### MATERIAL PROVIDED
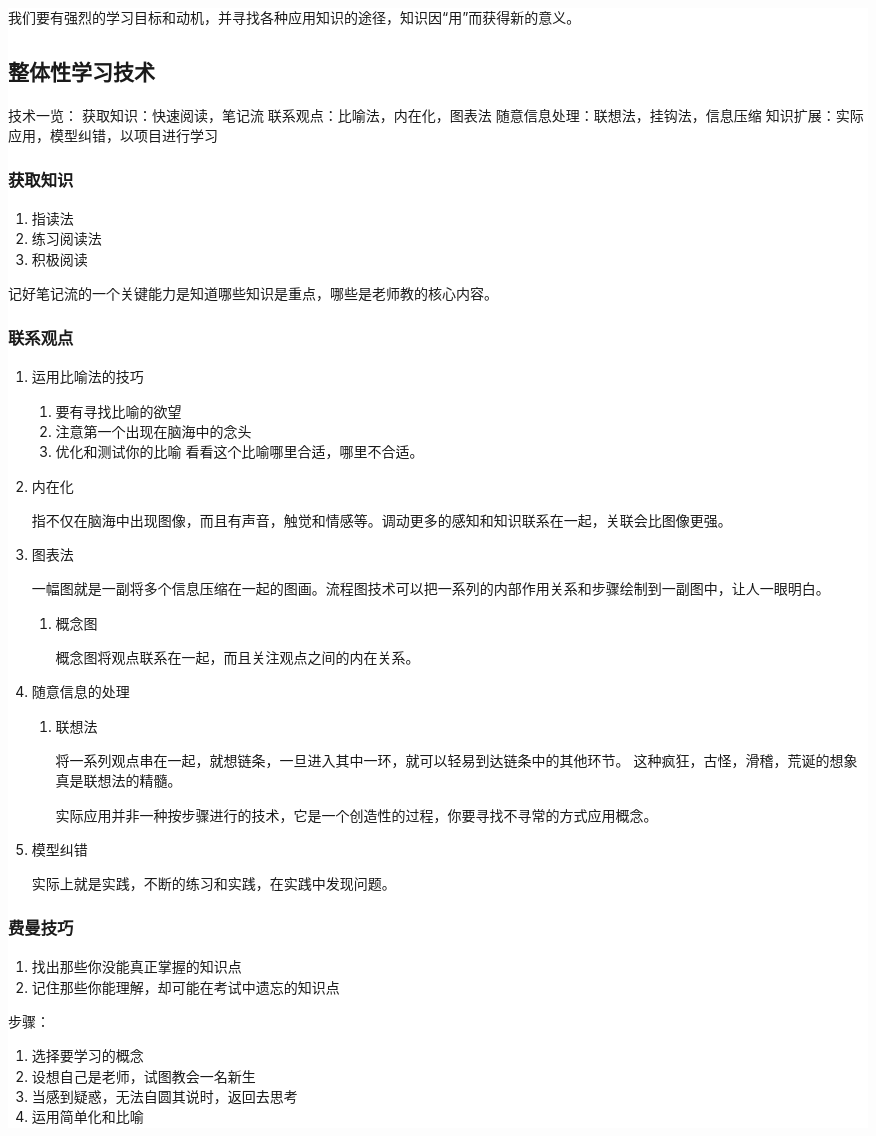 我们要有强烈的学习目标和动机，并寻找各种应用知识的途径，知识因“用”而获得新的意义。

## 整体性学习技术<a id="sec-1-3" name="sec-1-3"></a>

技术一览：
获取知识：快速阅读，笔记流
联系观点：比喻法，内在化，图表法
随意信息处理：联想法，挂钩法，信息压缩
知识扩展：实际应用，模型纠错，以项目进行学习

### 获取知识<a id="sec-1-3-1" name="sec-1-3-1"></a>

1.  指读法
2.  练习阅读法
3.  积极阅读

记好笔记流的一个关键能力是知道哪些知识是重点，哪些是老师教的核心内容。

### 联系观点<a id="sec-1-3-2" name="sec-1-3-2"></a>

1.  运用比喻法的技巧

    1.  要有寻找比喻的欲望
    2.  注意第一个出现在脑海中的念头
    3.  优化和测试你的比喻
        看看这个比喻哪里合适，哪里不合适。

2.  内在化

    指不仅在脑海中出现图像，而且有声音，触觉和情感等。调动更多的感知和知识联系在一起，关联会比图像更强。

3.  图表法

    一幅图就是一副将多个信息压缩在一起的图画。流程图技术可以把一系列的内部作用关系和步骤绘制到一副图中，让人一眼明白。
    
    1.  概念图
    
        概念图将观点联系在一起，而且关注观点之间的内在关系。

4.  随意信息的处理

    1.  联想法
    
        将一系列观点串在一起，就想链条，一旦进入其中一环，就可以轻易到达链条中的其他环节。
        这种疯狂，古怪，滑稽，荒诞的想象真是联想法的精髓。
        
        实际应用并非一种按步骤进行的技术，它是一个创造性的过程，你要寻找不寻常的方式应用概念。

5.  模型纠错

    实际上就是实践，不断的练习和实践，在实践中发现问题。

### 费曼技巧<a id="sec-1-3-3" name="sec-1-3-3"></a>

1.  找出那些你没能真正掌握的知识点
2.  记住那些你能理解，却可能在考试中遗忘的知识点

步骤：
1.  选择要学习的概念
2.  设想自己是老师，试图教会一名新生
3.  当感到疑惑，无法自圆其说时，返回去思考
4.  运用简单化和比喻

### WORK TO COMPLETE
Reproduce the listing above exactly as it stands, but omit the picture.

### ANSWER SPACE
 我们要有强烈的学习目标和动机，并寻找各种应用知识的途径，知识因“用”而获得新的意义。

## 整体性学习技术<a id="sec-1-3" name="sec-1-3"></a>

技术一览：
获取知识：快速阅读，笔记流
联系观点：比喻法，内在化，图表法
随意信息处理：联想法，挂钩法，信息压缩
知识扩展：实际应用，模型纠错，以项目进行学习

### 获取知识<a id="sec-1-3-1" name="sec-1-3-1"></a>

1.  指读法
2.  练习阅读法
3.  积极阅读

记好笔记流的一个关键能力是知道哪些知识是重点，哪些是老师教的核心内容。

### 联系观点<a id="sec-1-3-2" name="sec-1-3-2"></a>

1.  运用比喻法的技巧

    1.  要有寻找比喻的欲望
    2.  注意第一个出现在脑海中的念头
    3.  优化和测试你的比喻
        看看这个比喻哪里合适，哪里不合适。

2.  内在化

    指不仅在脑海中出现图像，而且有声音，触觉和情感等。调动更多的感知和知识联系在一起，关联会比图像更强。

3.  图表法

    一幅图就是一副将多个信息压缩在一起的图画。流程图技术可以把一系列的内部作用关系和步骤绘制到一副图中，让人一眼明白。
    
    1.  概念图
    
        概念图将观点联系在一起，而且关注观点之间的内在关系。

4.  随意信息的处理

    1.  联想法
    
        将一系列观点串在一起，就想链条，一旦进入其中一环，就可以轻易到达链条中的其他环节。
        这种疯狂，古怪，滑稽，荒诞的想象真是联想法的精髓。
        
        实际应用并非一种按步骤进行的技术，它是一个创造性的过程，你要寻找不寻常的方式应用概念。

5.  模型纠错

    实际上就是实践，不断的练习和实践，在实践中发现问题。

### 费曼技巧<a id="sec-1-3-3" name="sec-1-3-3"></a>

1.  找出那些你没能真正掌握的知识点
2.  记住那些你能理解，却可能在考试中遗忘的知识点

步骤：
1.  选择要学习的概念
2.  设想自己是老师，试图教会一名新生
3.  当感到疑惑，无法自圆其说时，返回去思考
4.  运用简单化和比喻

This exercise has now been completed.